É preciso aumentar a influência do Grupo dos BRICS no enfrentamento das diversas questões de segurança e combate ao terrorismo em nível internacional, brecando os intentos de aventuras com agressões imperialistas frequentemente cometidas pelos países membros da OTAN. O Brasil poderia cumprir um papel estratégico neste sentido, evitando corridas de tipo realismo regional (conflitos potenciais entre países vizinhos) e contrapondo a presença hegemônica das forças estadunidenses e britânicas no chamado Escudo Atlântico. Para tal, é preciso estabelecer convênios militares com os países que comungam do Oceano Atlântico em sua metade sul, aumentar a atividade da Zona de Paz e Cooperação do Atlântico Sul (Zopacas), uma iniciativa da ONU em 1986 e que tem em nosso país seu maior propulsor.

Considerando que o Brasil tem cerca de 16 milhões de cidadãos com origem árabe, e Rússia, China e Índia tem uma grande parcela de sua população islamizada, evidente que os BRICS devem projetar um papel efetivo nas questões dos países membros da Liga Árabe (lasportal.org) e Organização da Cooperação Islâmica (oic-oci.org) em todos os aspectos. O Brasil, em específico, tem vínculos históricos com o Líbano (nossa maior parcela de colônia árabe) e Síria, e deveria estar presente nos acertos de segurança regional e da UNIFIL, para precaver os dois países soberanos das constantes agressões do Estado Colonial de Israel. O mesmo se dá na defesa de um Estado Palestino livre, soberano e plenipotenciário, implicando recursos hídricos e extensão territorial. Por fim, os BRICS podem jogar um papel fundamental no Grande Oriente Médio, tanto em termos securitários, com a presença naval no Mediterrâneo, Mar Vermelho e Golfo Pérsico, como na garantia de reservas estratégicas, superando os index especulativos anglo-saxões do Brent e do WTI.

◇ ◇ ◇

- _INSTRUÇÕES_
1. Transcreva do trecho sobre os BRICS a passagem que vai de "É preciso aumentar" até "seu maior propulsor.".
2. De acordo com o trecho sobre os BRICS, em que ano a ONU lançou a iniciativa da Zopacas?
3. Indique se cada afirmação abaixo está de acordo com o trecho sobre os BRICS, respondendo sim ou não e citando literalmente as palavras decisivas: (a) o Brasil tem cerca de 16 milhões de cidadãos de origem árabe; (b) a maior parcela da colônia árabe no Brasil é de origem síria; (c) a Zopacas tem nos Estados Unidos seu maior propulsor.

◇ ◇ ◇

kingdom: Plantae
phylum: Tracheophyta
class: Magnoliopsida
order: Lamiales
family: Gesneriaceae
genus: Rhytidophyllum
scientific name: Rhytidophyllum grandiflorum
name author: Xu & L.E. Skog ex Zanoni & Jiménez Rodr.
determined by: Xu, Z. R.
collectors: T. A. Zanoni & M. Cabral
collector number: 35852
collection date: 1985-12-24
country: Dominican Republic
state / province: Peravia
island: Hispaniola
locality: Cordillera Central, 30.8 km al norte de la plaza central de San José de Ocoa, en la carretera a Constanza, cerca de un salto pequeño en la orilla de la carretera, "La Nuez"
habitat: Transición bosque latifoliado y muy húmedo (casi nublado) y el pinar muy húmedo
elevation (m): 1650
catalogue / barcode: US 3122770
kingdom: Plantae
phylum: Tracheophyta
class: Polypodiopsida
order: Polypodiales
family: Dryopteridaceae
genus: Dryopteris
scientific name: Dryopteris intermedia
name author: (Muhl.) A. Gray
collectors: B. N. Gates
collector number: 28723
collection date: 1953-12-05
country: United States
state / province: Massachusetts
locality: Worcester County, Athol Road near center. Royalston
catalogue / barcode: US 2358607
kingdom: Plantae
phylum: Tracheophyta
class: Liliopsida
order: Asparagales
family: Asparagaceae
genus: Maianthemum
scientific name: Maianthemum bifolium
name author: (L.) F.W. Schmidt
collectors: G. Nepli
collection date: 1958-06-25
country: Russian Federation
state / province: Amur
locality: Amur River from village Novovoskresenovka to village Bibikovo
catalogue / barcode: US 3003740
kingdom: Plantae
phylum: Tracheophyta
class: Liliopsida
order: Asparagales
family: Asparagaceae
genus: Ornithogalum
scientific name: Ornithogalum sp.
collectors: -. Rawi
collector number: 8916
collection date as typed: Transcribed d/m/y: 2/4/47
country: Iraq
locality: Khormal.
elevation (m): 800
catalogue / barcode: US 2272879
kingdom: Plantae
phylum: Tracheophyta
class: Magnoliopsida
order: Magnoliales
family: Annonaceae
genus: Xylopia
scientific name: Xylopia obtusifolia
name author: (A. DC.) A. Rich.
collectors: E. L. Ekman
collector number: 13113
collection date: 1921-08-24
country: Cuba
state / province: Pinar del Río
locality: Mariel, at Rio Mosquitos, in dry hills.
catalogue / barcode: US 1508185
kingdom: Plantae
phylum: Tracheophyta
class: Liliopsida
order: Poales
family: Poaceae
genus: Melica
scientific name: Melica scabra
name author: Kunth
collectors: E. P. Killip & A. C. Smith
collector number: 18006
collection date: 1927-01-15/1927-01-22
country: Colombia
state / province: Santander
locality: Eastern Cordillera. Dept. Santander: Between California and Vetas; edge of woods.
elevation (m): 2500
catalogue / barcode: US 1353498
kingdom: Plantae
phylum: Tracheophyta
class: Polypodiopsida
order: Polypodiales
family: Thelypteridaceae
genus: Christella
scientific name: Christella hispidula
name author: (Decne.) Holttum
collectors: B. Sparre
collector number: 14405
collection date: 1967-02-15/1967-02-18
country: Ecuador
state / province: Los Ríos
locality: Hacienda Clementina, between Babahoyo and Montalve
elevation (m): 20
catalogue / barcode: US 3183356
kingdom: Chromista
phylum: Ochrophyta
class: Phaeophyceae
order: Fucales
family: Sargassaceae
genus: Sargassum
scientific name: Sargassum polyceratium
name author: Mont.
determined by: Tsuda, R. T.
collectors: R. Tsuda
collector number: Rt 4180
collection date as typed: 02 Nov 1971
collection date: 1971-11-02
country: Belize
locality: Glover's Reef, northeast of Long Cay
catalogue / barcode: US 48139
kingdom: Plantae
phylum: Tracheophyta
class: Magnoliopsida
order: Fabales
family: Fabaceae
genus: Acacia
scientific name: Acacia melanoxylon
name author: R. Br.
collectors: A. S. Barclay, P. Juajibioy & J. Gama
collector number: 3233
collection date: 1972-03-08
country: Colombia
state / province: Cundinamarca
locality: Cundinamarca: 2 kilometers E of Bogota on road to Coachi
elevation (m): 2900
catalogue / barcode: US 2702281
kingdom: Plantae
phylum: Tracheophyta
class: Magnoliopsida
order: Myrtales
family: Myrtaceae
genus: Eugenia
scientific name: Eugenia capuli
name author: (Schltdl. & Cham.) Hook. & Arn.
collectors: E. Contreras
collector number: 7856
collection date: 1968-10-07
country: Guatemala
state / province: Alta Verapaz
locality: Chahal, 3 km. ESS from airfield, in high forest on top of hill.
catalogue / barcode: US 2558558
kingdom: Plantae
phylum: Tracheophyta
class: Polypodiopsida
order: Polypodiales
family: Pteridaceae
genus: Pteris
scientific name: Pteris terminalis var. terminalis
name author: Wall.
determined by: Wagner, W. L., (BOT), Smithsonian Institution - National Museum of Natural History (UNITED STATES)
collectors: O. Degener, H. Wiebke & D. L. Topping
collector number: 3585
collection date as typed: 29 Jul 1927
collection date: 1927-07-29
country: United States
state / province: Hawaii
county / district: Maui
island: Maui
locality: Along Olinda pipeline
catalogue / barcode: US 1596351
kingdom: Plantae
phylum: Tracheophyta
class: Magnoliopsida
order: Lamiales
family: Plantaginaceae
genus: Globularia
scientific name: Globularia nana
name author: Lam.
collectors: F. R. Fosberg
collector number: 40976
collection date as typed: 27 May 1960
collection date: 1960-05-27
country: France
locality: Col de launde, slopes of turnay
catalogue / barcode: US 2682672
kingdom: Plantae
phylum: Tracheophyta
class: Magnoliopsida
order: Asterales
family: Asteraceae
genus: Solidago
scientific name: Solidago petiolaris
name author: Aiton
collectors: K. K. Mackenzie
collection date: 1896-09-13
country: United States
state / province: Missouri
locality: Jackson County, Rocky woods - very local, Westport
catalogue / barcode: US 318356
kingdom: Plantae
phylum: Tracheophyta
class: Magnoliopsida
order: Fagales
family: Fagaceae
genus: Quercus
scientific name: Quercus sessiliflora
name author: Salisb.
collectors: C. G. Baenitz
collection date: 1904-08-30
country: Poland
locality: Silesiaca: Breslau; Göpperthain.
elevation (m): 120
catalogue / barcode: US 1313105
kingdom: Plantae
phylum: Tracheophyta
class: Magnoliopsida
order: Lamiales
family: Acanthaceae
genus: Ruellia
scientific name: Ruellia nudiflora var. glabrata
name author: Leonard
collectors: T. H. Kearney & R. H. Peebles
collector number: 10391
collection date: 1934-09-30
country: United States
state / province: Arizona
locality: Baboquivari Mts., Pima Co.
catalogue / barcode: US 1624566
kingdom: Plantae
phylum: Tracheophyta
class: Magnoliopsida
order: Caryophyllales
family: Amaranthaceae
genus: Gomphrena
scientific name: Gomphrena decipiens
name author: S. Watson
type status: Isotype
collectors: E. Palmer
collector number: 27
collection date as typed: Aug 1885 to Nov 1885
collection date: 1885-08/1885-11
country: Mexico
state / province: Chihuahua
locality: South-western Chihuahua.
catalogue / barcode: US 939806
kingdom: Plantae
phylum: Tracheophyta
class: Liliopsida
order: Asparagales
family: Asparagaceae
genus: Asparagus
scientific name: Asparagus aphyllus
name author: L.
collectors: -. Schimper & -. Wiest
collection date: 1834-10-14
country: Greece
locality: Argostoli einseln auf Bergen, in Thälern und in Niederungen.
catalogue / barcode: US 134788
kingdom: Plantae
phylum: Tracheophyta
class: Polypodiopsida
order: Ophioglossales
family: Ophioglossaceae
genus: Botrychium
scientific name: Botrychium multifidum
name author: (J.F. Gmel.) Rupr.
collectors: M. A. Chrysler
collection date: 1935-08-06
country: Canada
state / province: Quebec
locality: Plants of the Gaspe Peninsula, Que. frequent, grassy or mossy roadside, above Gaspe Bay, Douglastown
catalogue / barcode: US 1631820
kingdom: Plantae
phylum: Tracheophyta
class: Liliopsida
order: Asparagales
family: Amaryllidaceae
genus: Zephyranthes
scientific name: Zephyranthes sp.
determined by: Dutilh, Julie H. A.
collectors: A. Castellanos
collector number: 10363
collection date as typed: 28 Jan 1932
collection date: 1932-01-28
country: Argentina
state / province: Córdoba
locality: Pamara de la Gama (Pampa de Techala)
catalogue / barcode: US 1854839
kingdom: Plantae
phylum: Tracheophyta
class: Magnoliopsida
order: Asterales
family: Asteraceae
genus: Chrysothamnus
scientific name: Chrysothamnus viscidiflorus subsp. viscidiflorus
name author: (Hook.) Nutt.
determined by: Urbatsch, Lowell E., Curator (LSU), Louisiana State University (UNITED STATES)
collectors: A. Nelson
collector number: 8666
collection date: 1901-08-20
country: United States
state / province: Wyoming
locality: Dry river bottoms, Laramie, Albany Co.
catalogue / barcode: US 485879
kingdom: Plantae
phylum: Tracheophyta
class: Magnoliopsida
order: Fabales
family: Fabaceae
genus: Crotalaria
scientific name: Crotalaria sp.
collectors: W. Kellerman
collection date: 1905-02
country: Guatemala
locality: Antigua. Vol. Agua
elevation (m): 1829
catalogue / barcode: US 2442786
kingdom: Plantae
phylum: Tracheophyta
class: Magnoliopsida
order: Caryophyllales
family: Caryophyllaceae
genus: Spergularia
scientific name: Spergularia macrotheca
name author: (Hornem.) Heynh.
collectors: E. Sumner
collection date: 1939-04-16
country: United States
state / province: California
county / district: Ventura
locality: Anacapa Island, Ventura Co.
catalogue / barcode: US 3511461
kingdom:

◇ ◇ ◇

- _RESPOSTAS POR TAREFA_
1.
É preciso aumentar a influência do Grupo dos BRICS no enfrentamento das diversas questões de segurança e combate ao terrorismo em nível internacional, brecando os intentos de aventuras com agressões imperialistas frequentemente cometidas pelos países membros da OTAN. O Brasil poderia cumprir um papel estratégico neste sentido, evitando corridas de tipo realismo regional (conflitos potenciais entre países vizinhos) e contrapondo a presença hegemônica das forças estadunidenses e britânicas no chamado Escudo Atlântico. Para tal, é preciso estabelecer convênios militares com os países que comungam do Oceano Atlântico em sua metade sul, aumentar a atividade da Zona de Paz e Cooperação do Atlântico Sul (Zopacas), uma iniciativa da ONU em 1986 e que tem em nosso país seu maior propulsor.

2. Em 1986.

3.
(a) Sim: "o Brasil tem cerca de 16 milhões de cidadãos com origem árabe".
(b) Não: "Líbano (nossa maior parcela de colônia árabe)".
(c) Não: "tem em nosso país seu maior propulsor".